- [SOURCE DATA]:
####

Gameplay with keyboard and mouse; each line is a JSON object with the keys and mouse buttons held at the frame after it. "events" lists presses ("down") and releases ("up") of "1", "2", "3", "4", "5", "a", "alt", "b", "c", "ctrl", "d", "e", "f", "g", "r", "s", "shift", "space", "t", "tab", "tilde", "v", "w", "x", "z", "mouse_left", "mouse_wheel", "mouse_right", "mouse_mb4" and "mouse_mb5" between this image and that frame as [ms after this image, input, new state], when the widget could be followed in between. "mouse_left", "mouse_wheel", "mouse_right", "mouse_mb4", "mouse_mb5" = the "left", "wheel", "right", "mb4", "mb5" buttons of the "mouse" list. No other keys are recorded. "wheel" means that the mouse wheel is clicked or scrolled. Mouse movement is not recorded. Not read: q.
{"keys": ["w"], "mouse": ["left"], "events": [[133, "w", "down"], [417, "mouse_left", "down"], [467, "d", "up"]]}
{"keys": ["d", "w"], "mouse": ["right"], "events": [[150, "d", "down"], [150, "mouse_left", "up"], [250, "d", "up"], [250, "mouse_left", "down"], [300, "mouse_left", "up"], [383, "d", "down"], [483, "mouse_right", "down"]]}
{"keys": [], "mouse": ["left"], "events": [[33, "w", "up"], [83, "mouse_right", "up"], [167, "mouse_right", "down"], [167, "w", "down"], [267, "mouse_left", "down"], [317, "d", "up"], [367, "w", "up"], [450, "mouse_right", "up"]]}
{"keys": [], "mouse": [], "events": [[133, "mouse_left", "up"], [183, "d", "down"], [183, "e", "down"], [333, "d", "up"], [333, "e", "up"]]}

####

Set every entry down once more, exactly as written above.

Gameplay with keyboard and mouse; each line is a JSON object with the keys and mouse buttons held at the frame after it. "events" lists presses ("down") and releases ("up") of "1", "2", "3", "4", "5", "a", "alt", "b", "c", "ctrl", "d", "e", "f", "g", "r", "s", "shift", "space", "t", "tab", "tilde", "v", "w", "x", "z", "mouse_left", "mouse_wheel", "mouse_right", "mouse_mb4" and "mouse_mb5" between this image and that frame as [ms after this image, input, new state], when the widget could be followed in between. "mouse_left", "mouse_wheel", "mouse_right", "mouse_mb4", "mouse_mb5" = the "left", "wheel", "right", "mb4", "mb5" buttons of the "mouse" list. No other keys are recorded. "wheel" means that the mouse wheel is clicked or scrolled. Mouse movement is not recorded. Not read: q.
{"keys": ["w"], "mouse": ["left"], "events": [[133, "w", "down"], [417, "mouse_left", "down"], [467, "d", "up"]]}
{"keys": ["d", "w"], "mouse": ["right"], "events": [[150, "d", "down"], [150, "mouse_left", "up"], [250, "d", "up"], [250, "mouse_left", "down"], [300, "mouse_left", "up"], [383, "d", "down"], [483, "mouse_right", "down"]]}
{"keys": [], "mouse": ["left"], "events": [[33, "w", "up"], [83, "mouse_right", "up"], [167, "mouse_right", "down"], [167, "w", "down"], [267, "mouse_left", "down"], [317, "d", "up"], [367, "w", "up"], [450, "mouse_right", "up"]]}
{"keys": [], "mouse": [], "events": [[133, "mouse_left", "up"], [183, "d", "down"], [183, "e", "down"], [333, "d", "up"], [333, "e", "up"]]}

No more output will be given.